When Narat returned, she would convince Kellec to go. No matter what it took.

She would be doing the same in their shoes, though. One of the reasons she wanted to set up the new system was so that she ensured she would get some rest. Right now, she was the fresh one, seeing things with a new perspective, but over time that would change. She wanted all of them to have an advantage.

She sighed and stood, stretching. Even the chairs were poorly designed, at least for her human form. Apparently Cardassians had the assumption of height working for them. She had to rest her feet on the base of the chair instead of the floor, and that was playing havoc with her back. She turned and looked out the office door at the medical section's patient areas.
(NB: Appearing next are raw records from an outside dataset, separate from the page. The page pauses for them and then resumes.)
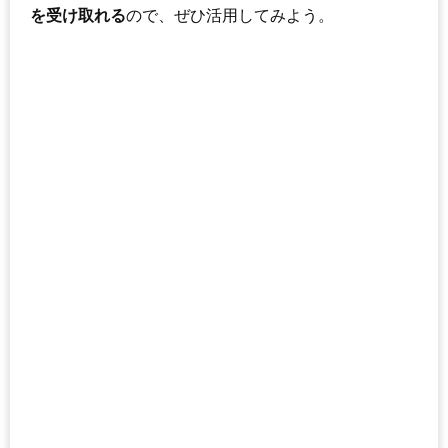
を受け取れる
ので、ぜひ活用してみよう。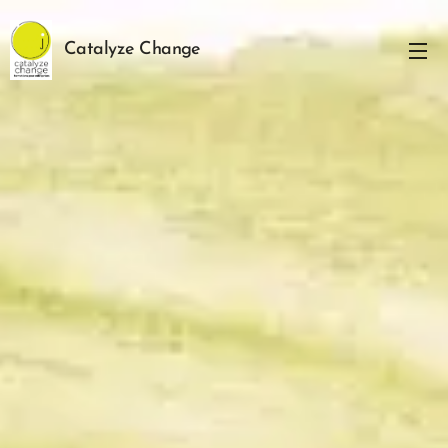
Catalyze Change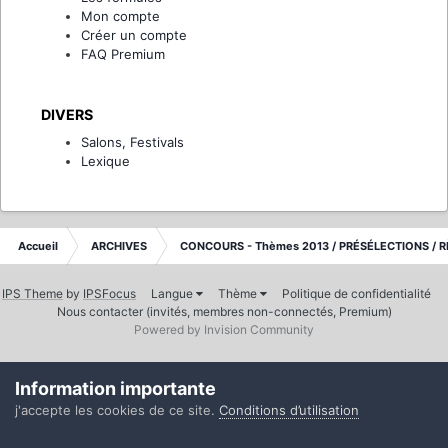
Mon compte
Créer un compte
FAQ Premium
DIVERS
Salons, Festivals
Lexique
Accueil
ARCHIVES
CONCOURS - Thèmes 2013 / PRÉSÉLECTIONS / R
IPS Theme
by
IPSFocus
Langue
Thème
Politique de confidentialité
Nous contacter (invités, membres non-connectés, Premium)
Powered by Invision Community
Information importante
j'accepte les cookies de ce site.
Conditions d’utilisation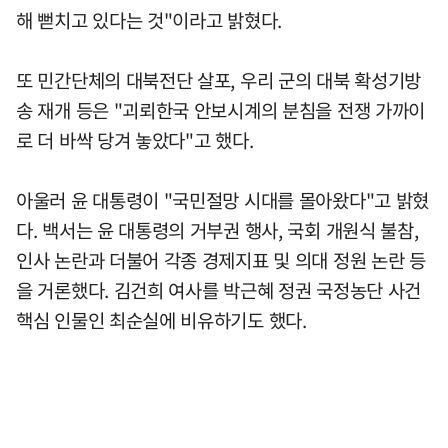
해 뻗치고 있다는 것"이라고 밝혔다.
또 민간단체의 대북전단 살포, 우리 군의 대북 확성기방
송 재개 등은 "괴뢰한국 안보시계의 분침을 전쟁 가까이
로 더 바싹 당겨 놓았다"고 했다.
아울러 윤 대통령이 "국민절망 시대를 몰아왔다"고 밝혔
다. 백서는 윤 대통령의 거부권 행사, 국회 개원식 불참,
인사 논란과 더불어 각종 경제지표 및 의대 정원 논란 등
을 거론했다. 김건희 여사를 박근혜 정권 국정농단 사건
핵심 인물인 최순실에 비유하기도 했다.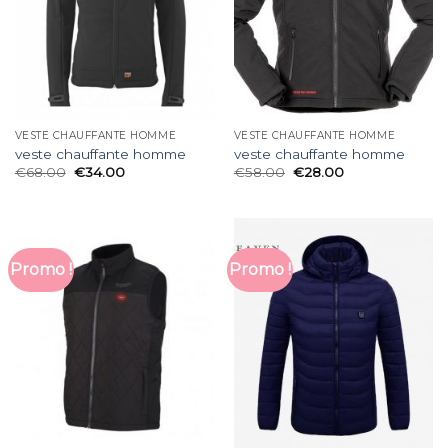
VESTE CHAUFFANTE HOMME
VESTE CHAUFFANTE HOMME
veste chauffante homme
veste chauffante homme
€
68.00
€
34.00
€
58.00
€
28.00
Promo !
Promo !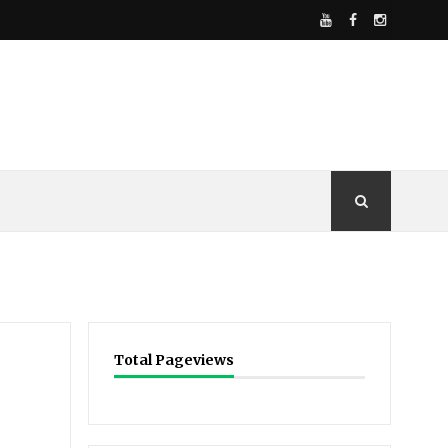
Total Pageviews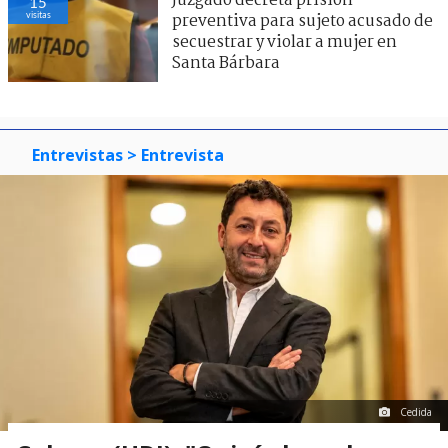
Juzgado decreta prisión
15
visitas
preventiva para sujeto acusado de
secuestrar y violar a mujer en
Santa Bárbara
Entrevistas
> Entrevista
Cedida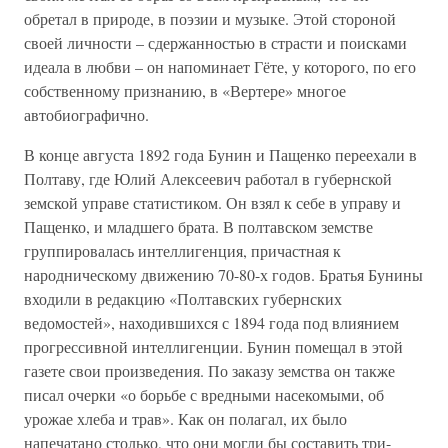
обретал в природе, в поэзии и музыке. Этой стороной
своей личности – сдержанностью в страсти и поисками
идеала в любви – он напоминает Гёте, у которого, по его
собственному признанию, в «Вертере» многое
автобиографично.
В конце августа 1892 года Бунин и Пащенко переехали в
Полтаву, где Юлий Алексеевич работал в губернской
земской управе статистиком. Он взял к себе в управу и
Пащенко, и младшего брата. В полтавском земстве
группировалась интеллигенция, причастная к
народническому движению 70-80-х годов. Братья Бунины
входили в редакцию «Полтавских губернских
ведомостей», находившихся с 1894 года под влиянием
прогрессивной интеллигенции. Бунин помещал в этой
газете свои произведения. По заказу земства он также
писал очерки «о борьбе с вредными насекомыми, об
урожае хлеба и трав». Как он полагал, их было
напечатано столько, что они могли бы составить три-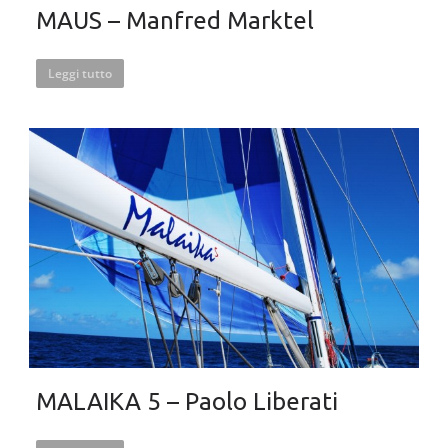
MAUS – Manfred Marktel
Leggi tutto
MALAIKA 5 – Paolo Liberati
Ogawa was taking care of the Bajorans in the medical section, offering kind words and comfort. Marvig was below, in the Bajoran section, working in the corridors with the people too sick to make it here. Eventually, they would switch places. Pulaski had seen the Bajoran section on one of her short breaks, and it had been the worst thing yet on Terok Nor. Dozens of sick and dying people, with no one to care for them except their own families if they had any families left.

Some of them were already weakened from years spent as Cardassian prisoners or as workers in the ore-processing area. Pulaski had no idea what working with uridium did to the immune system, but if uridium was like any other ore, it weakened everything it came into contact with.

Governo was ministering to the Cardassians. His bedside manner was gruffer and blunter than either Ogawa's or Marvig's, and the Cardassians seemed to appreciate that. They were the kind of patients who wanted the unvarnished truth rather like Klingons in that respect-so that they could make decisions from there. Only the Cardassians were too sick to attempt to die with honor, as a Klingon would have done. Or perhaps it wasn't part of their culture. She didn't know. She had never really made a point of studying Cardassian social habits.

"Are you all right?" Kellec was behind her, his voice soft in her ear.

She nodded. "I needed to think." "Staring out there helps you think?" "There's nowhere else to look," she said.

"Up on the Promenade, there are windows that look out to the stars," Kellec said. "I go there if I need a moment alone."

"I'11 remember that," Pulaski said. "But that wasn't the kind of thinking I needed to do."